= WHAT THIS TASK INVOLVES =
Render the listing as a two-column CSV with the headers instruction and transcription, one row for each entry from the start of the listing down through the line containing "ಪ್ರಸಿದ್ಧವಾದ". Put the entry's text and its answer each in a single quoted field, and replace line breaks with spaces.

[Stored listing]

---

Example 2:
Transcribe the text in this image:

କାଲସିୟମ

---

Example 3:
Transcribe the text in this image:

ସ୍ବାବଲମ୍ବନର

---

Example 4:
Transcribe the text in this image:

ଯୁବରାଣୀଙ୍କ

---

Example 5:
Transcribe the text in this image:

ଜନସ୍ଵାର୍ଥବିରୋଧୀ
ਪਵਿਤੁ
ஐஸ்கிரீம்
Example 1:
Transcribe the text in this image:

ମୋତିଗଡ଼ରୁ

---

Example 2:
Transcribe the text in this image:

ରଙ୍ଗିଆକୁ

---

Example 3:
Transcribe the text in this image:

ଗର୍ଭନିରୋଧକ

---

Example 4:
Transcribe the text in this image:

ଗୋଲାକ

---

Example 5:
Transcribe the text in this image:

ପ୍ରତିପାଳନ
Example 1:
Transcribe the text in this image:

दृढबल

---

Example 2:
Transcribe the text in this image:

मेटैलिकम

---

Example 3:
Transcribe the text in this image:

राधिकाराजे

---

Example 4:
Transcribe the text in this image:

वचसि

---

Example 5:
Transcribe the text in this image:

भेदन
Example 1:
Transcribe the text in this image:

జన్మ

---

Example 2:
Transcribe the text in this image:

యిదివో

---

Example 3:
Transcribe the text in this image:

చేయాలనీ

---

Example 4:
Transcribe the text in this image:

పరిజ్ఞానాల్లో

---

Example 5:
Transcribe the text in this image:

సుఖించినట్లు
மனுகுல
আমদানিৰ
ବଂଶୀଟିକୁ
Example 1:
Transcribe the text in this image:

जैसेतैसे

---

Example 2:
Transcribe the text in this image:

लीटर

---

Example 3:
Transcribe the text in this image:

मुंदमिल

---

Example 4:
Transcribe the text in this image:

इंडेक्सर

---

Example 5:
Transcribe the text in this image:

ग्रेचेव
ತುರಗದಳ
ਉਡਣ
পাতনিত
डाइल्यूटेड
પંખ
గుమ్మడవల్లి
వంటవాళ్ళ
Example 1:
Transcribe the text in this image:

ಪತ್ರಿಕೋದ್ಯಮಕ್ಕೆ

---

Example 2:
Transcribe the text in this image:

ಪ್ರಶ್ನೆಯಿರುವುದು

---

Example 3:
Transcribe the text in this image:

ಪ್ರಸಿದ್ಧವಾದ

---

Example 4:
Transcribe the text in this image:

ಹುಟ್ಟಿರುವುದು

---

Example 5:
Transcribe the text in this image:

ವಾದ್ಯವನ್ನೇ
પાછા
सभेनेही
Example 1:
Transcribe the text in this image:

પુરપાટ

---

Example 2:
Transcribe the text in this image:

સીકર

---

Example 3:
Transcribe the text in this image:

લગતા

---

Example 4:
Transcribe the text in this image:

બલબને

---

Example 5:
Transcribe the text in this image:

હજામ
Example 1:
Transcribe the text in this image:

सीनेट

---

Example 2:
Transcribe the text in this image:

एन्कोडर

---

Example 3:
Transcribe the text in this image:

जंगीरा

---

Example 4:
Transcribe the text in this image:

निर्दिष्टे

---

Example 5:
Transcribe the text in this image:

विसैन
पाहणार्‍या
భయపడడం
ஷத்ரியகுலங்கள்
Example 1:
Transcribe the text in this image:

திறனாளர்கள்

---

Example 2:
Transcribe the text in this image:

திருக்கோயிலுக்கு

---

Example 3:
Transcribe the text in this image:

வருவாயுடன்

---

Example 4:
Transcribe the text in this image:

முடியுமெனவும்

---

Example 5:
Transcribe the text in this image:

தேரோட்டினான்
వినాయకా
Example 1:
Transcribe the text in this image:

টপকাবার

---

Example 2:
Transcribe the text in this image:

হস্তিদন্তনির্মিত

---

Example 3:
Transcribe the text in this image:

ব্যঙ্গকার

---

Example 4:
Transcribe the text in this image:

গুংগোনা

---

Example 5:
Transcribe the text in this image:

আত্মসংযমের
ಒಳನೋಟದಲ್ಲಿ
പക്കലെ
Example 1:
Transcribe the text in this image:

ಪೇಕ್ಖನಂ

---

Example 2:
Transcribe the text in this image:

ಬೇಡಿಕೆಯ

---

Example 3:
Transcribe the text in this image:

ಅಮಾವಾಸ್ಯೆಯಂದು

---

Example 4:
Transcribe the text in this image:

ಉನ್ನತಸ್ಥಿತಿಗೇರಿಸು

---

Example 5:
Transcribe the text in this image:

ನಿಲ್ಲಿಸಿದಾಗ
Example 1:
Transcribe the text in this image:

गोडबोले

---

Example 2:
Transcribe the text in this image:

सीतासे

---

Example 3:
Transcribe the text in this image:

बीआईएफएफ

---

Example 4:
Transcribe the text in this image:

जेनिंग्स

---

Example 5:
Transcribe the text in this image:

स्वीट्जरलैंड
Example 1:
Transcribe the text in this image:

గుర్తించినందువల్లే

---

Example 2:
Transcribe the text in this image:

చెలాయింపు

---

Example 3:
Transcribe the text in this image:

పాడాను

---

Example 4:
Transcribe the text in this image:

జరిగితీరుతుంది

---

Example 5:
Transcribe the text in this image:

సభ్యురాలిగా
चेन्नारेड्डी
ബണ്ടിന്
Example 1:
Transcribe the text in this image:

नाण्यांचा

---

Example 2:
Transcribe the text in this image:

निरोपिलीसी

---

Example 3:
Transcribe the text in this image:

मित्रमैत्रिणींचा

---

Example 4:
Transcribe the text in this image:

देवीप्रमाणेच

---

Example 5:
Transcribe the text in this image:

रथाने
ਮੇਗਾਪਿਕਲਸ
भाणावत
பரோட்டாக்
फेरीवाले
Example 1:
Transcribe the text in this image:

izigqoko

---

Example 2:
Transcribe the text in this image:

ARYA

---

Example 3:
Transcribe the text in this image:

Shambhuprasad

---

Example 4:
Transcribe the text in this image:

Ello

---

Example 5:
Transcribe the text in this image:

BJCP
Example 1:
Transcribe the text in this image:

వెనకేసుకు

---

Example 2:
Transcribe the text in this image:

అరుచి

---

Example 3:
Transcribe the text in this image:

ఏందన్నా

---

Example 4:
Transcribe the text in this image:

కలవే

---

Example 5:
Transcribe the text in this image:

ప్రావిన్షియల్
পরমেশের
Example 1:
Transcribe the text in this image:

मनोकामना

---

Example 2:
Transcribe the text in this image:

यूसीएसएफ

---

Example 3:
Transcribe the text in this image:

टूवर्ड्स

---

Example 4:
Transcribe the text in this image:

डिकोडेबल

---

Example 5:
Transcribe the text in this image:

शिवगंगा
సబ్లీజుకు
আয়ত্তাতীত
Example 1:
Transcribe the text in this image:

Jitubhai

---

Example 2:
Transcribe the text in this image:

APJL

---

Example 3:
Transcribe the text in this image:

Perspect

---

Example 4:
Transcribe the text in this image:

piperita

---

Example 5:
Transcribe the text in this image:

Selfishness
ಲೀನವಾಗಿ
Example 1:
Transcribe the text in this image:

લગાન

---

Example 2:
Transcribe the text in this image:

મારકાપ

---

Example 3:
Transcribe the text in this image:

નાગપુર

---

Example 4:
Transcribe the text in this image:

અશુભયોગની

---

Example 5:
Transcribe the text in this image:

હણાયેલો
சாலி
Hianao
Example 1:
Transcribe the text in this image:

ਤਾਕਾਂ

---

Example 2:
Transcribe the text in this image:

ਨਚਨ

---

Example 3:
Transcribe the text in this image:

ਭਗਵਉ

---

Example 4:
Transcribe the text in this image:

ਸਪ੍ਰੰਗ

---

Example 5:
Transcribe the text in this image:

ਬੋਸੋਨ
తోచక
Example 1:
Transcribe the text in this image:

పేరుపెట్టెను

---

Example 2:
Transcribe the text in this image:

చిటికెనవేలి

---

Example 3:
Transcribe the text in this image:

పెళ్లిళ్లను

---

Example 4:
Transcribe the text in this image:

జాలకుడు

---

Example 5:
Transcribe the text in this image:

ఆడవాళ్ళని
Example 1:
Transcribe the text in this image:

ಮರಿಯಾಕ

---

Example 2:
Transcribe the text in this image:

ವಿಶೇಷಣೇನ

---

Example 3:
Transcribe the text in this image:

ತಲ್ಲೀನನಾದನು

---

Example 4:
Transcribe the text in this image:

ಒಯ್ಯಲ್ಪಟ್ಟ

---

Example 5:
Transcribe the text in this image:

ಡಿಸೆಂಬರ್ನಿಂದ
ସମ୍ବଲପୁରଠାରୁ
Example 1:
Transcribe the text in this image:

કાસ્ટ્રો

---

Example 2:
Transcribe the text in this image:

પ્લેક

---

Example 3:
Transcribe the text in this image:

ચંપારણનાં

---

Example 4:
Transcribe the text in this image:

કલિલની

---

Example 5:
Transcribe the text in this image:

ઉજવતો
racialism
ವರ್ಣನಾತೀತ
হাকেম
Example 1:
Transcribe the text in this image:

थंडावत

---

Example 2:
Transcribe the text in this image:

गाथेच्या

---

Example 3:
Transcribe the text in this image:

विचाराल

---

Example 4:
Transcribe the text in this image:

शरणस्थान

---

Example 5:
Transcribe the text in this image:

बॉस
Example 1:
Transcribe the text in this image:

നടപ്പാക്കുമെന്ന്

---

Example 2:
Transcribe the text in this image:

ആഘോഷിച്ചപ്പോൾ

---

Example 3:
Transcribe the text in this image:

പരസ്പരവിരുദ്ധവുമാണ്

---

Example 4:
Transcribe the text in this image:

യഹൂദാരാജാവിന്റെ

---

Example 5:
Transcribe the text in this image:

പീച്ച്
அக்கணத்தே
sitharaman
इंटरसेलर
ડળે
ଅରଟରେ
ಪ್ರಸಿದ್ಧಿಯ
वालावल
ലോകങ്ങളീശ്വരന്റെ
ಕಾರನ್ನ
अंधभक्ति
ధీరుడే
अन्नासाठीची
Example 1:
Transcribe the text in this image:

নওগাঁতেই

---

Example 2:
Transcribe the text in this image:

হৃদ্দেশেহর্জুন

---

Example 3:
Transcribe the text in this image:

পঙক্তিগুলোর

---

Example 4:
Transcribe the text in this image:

= WRITTEN SOLUTION =
instruction,transcription
"--- Example 2: Transcribe the text in this image:","କାଲସିୟମ"
"--- Example 3: Transcribe the text in this image:","ସ୍ବାବଲମ୍ବନର"
"--- Example 4: Transcribe the text in this image:","ଯୁବରାଣୀଙ୍କ"
"--- Example 5: Transcribe the text in this image:","ଜନସ୍ଵାର୍ଥବିରୋଧୀ ਪਵਿਤੁ ஐஸ்கிரீம்"
"Example 1: Transcribe the text in this image:","ମୋତିଗଡ଼ରୁ"
"--- Example 2: Transcribe the text in this image:","ରଙ୍ଗିଆକୁ"
"--- Example 3: Transcribe the text in this image:","ଗର୍ଭନିରୋଧକ"
"--- Example 4: Transcribe the text in this image:","ଗୋଲାକ"
"--- Example 5: Transcribe the text in this image:","ପ୍ରତିପାଳନ"
"Example 1: Transcribe the text in this image:","दृढबल"
"--- Example 2: Transcribe the text in this image:","मेटैलिकम"
"--- Example 3: Transcribe the text in this image:","राधिकाराजे"
"--- Example 4: Transcribe the text in this image:","वचसि"
"--- Example 5: Transcribe the text in this image:","भेदन"
"Example 1: Transcribe the text in this image:","జన్మ"
"--- Example 2: Transcribe the text in this image:","యిదివో"
"--- Example 3: Transcribe the text in this image:","చేయాలనీ"
"--- Example 4: Transcribe the text in this image:","పరిజ్ఞానాల్లో"
"--- Example 5: Transcribe the text in this image:","సుఖించినట్లు மனுகுல আমদানিৰ ବଂଶୀଟିକୁ"
"Example 1: Transcribe the text in this image:","जैसेतैसे"
"--- Example 2: Transcribe the text in this image:","लीटर"
"--- Example 3: Transcribe the text in this image:","मुंदमिल"
"--- Example 4: Transcribe the text in this image:","इंडेक्सर"
"--- Example 5: Transcribe the text in this image:","ग्रेचेव ತುರಗದಳ ਉਡਣ পাতনিত डाइल्यूटेड પંખ గుమ్మడవల్లి వంటవాళ్ళ"
"Example 1: Transcribe the text in this image:","ಪತ್ರಿಕೋದ್ಯಮಕ್ಕೆ"
"--- Example 2: Transcribe the text in this image:","ಪ್ರಶ್ನೆಯಿರುವುದು"
"--- Example 3: Transcribe the text in this image:","ಪ್ರಸಿದ್ಧವಾದ"